Get facility information (elevators, escalators, parking).

Input Schema

TableJSON Schema
NameRequiredDescriptionDefault
facility_idNoSpecific facility ID to get
stop_idNoFilter facilities by stop ID
facility_typeNoFilter by facility type (ELEVATOR, ESCALATOR, PARKING_AREA, etc.)
page_limitNoNumber of results to return (default: 10)
Behavior2/5

Does the description disclose side effects, auth requirements, rate limits, or destructive behavior?

No annotations are present, so the description carries full burden. It merely states 'Get facility information' without disclosing any behavioral traits like read-only nature, potential side effects, or whether it returns static vs. live data. This is insufficient.

Agents need to know what a tool does to the world before calling it. Descriptions should go beyond structured annotations to explain consequences.

Conciseness4/5

Is the description appropriately sized, front-loaded, and free of redundancy?

The description is a single concise sentence that front-loads the action and resource. It is efficient, though slightly under-specified.

Shorter descriptions cost fewer tokens and are easier for agents to parse. Every sentence should earn its place.

Completeness2/5

Given the tool's complexity, does the description cover enough for an agent to succeed on first attempt?

Given no output schema, no annotations, and four parameters, the description does not explain return format, pagination, or behavior when no parameters are provided. It lacks completeness for a tool of this complexity.

Complex tools with many parameters or behaviors need more documentation. Simple tools need less. This dimension scales expectations accordingly.

Parameters3/5

Does the description clarify parameter syntax, constraints, interactions, or defaults beyond what the schema provides?

All four parameters have descriptions in the input schema (100% coverage), so the description adds no additional meaning. Baseline of 3 is appropriate.

Input schemas describe structure but not intent. Descriptions should explain non-obvious parameter relationships and valid value ranges.

Purpose5/5

Does the description clearly state what the tool does and how it differs from similar tools?

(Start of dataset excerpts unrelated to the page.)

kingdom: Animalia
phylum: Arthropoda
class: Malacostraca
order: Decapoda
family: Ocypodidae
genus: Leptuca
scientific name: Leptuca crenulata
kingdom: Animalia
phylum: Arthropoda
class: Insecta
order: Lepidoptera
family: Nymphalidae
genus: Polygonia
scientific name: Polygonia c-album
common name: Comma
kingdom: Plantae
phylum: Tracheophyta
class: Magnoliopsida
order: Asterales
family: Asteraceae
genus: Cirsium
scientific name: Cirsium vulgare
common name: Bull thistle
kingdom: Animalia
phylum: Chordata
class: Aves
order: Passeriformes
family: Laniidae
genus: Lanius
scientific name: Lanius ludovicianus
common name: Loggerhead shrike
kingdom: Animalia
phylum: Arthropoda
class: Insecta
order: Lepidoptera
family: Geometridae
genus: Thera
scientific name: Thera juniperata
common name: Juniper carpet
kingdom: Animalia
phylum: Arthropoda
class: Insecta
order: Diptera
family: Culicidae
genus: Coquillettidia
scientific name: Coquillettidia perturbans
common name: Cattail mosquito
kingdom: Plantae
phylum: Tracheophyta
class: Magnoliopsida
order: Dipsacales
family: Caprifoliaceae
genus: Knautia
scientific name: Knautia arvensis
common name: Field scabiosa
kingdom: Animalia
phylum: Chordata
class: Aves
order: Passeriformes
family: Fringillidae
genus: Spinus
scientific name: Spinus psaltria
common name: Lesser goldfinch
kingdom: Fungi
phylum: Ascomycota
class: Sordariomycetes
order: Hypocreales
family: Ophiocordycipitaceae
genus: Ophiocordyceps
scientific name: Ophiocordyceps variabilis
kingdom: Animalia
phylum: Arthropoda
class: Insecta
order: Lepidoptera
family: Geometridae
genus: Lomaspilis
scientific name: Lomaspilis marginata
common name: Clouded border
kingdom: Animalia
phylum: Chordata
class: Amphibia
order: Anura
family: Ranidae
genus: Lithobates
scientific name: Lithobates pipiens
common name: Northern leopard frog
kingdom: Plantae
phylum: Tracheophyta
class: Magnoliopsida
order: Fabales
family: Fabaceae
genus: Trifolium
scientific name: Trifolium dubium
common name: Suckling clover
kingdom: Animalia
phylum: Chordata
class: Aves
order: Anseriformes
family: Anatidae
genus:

The description clearly states the verb 'Get' and the resource 'facility information' with specific examples (elevators, escalators, parking). This distinguishes it from siblings like 'mbta_list_all_facilities' which lists all facilities, and 'mbta_get_live_facilities' which implies real-time data.

Agents choose between tools based on descriptions. A clear purpose with a specific verb and resource helps agents select the right tool.

Usage Guidelines2/5

Does the description explain when to use this tool, when not to, or what alternatives exist?

No guidance is provided on when to use this tool versus alternatives such as 'mbta_list_all_facilities' or 'mbta_get_live_facilities'. There are no exclusions or context hints for selection.

Agents often have multiple tools that could apply. Explicit usage guidance like "use X instead of Y when Z" prevents misuse.